Artist Statement

 
            As a child, I grew up in two homes. One of which was plagued by child abuse and domestic violence against women. The other was a wholesome home, in which morality and kindness were stressed. I frequented both homes, the violent and volatile on Tuesdays, Thursdays and every other weekend. So, inevitably, growing up, I was a frequent victim of abuse at the hands of my father. Having the ability to go back to a "good" home gave me the gift of recognizing from a very early age what was right and wrong on a moral level. This was only magnified by the childhood adversities I confronted until I was fourteen. When I was fourteen a few things happened that directly influenced everything pertaining to my life and work. My father was arrested, my grandfather (a man that filled in the void my father never filled) died, and I became religious. In religion, I found a temporary escape which enabled me to find art, it enhanced my views on morality, and most importantly, it gave me an insatiable spirituality.

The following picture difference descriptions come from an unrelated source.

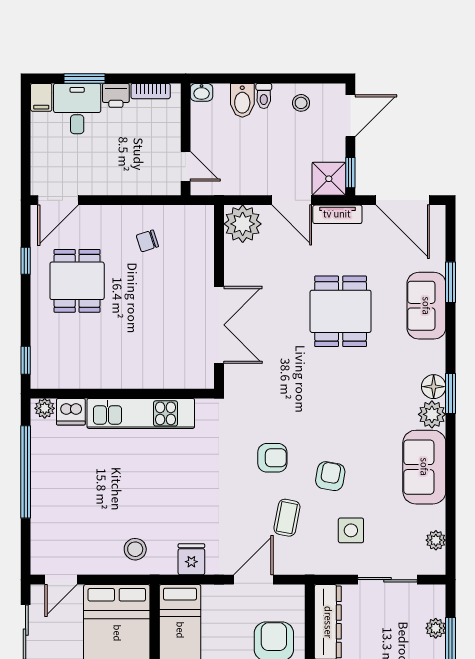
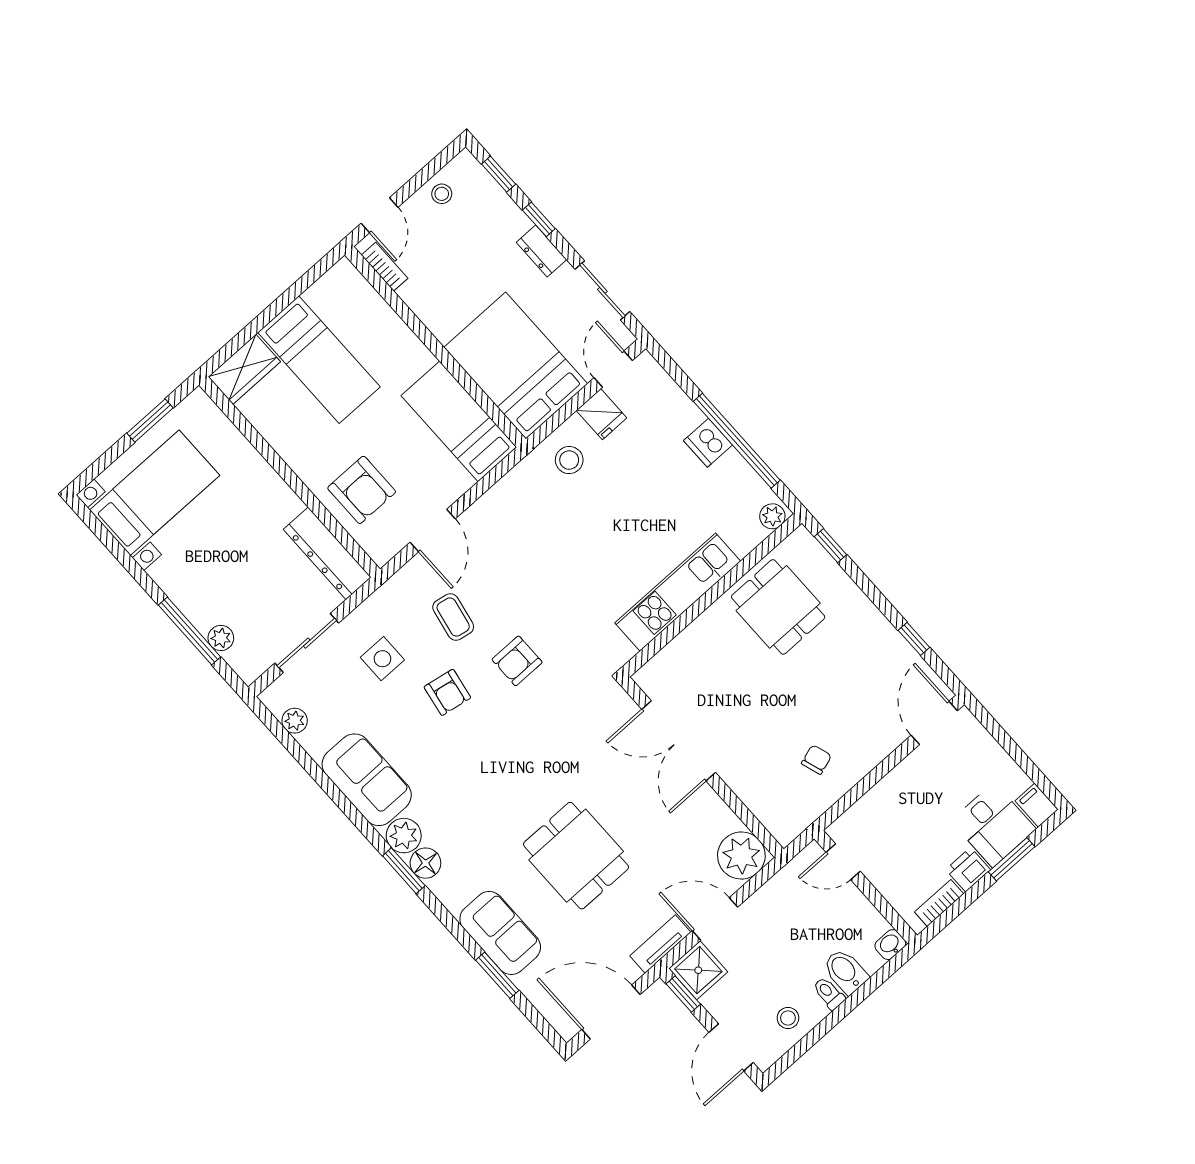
dining table: (77, 281) -> (778, 607), moved
dishwasher: (71, 412) -> (708, 443), moved, turned -90
fridge: (191, 559) -> (601, 414), moved

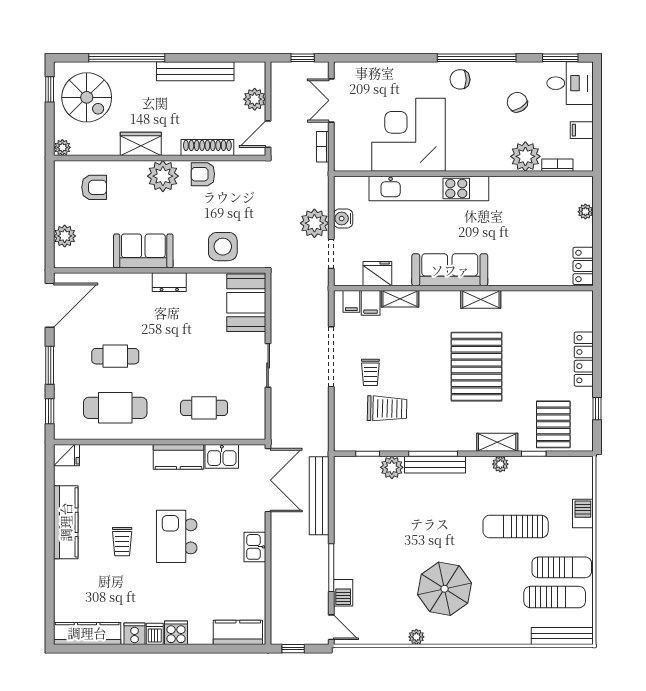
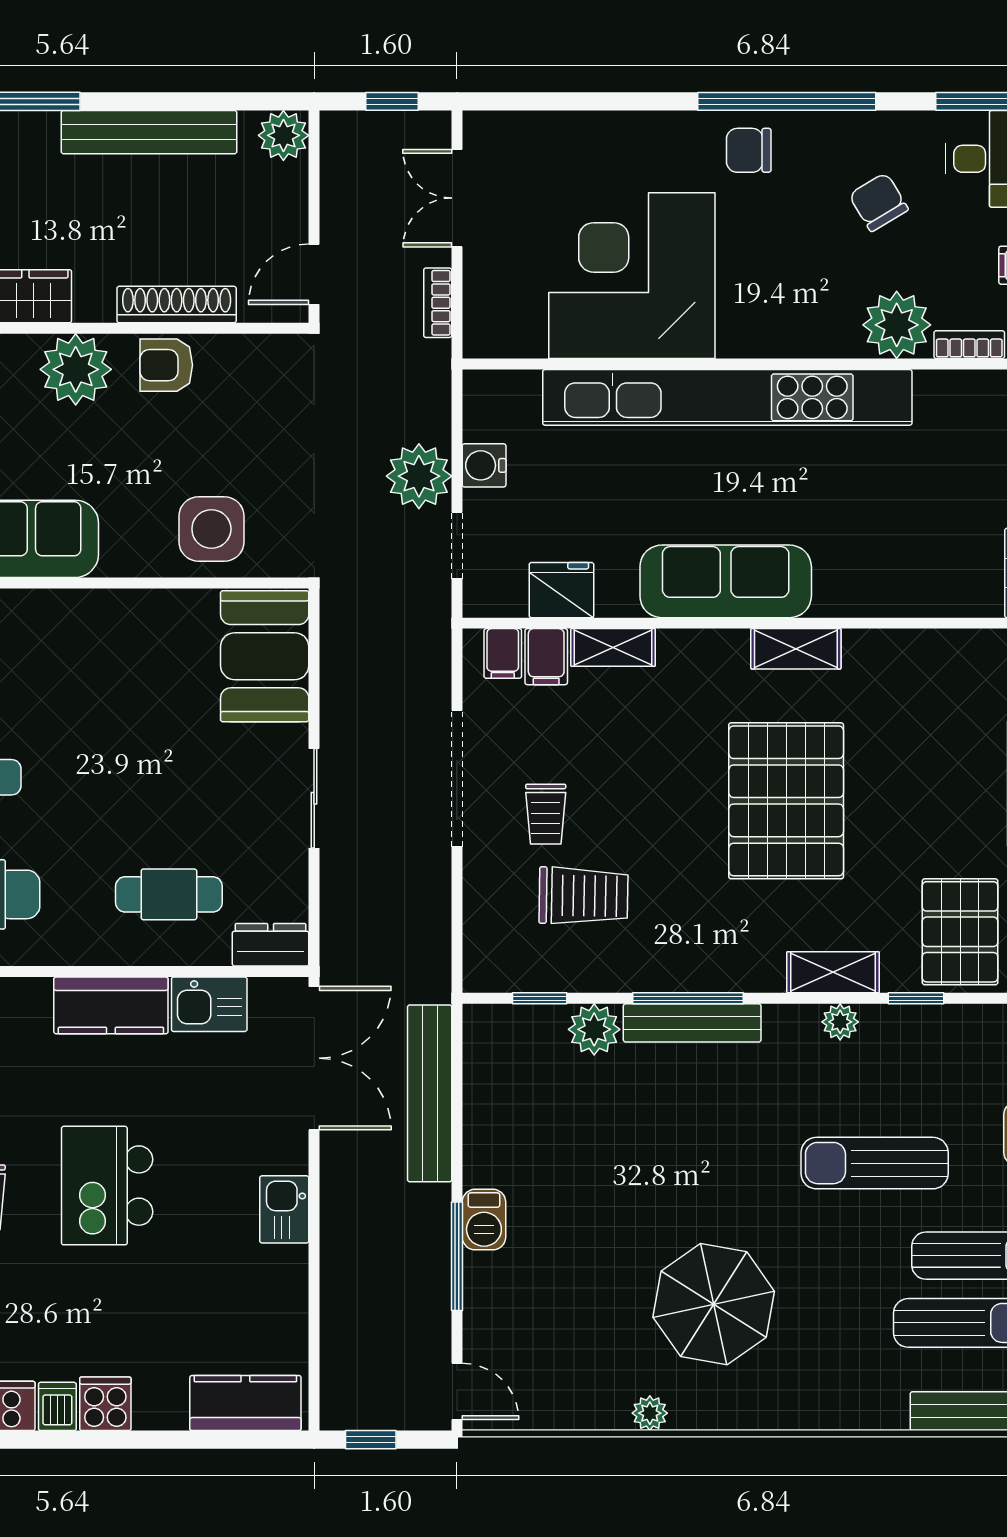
plant: (255, 99) -> (283, 135), moved
kitchen unit: (429, 188) -> (727, 397), width x1.36
dresser: (169, 282) -> (271, 945), moved, turned 180
barbecue: (343, 593) -> (484, 1220), moved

            I am highly in tune with the historical process in which I create my paintings and artwork. I begin by painting the canvas black and slowly pulling out the light. This process is extremely important to the meaning of the work. Dark can represent many things, for me they are evil, moral bankruptcy, and my father. So by painting the surface totally dark, I am acknowledging this evil and immorality that surrounds me. However, as we all do, in each painting, and each experience, I begin to find my own sense of light, my own sense of G-d as I push through the darkness of the painting. In these paintings light is representative of the good, G-d, love, and my mother. And so, in each painting, I have to essentially re-discover and evaluate the light and all of its implications. Even in all of the darkness, the light always prevails.

            In my work, I tend to focus on a few key topics that I touched on above; faith, mortality, morality and lineage. All of these things stem out of my experiences as a child and as an adult and so my work begins to represent my life. Through these representations, I gain a higher understanding of myself and my relationship with G-d, as well as a sort of catharsis. I find peace of mind in the details of painting. Creating these works has, and I hope continues to be, an act of meditation, self-exploration, piety and prayer.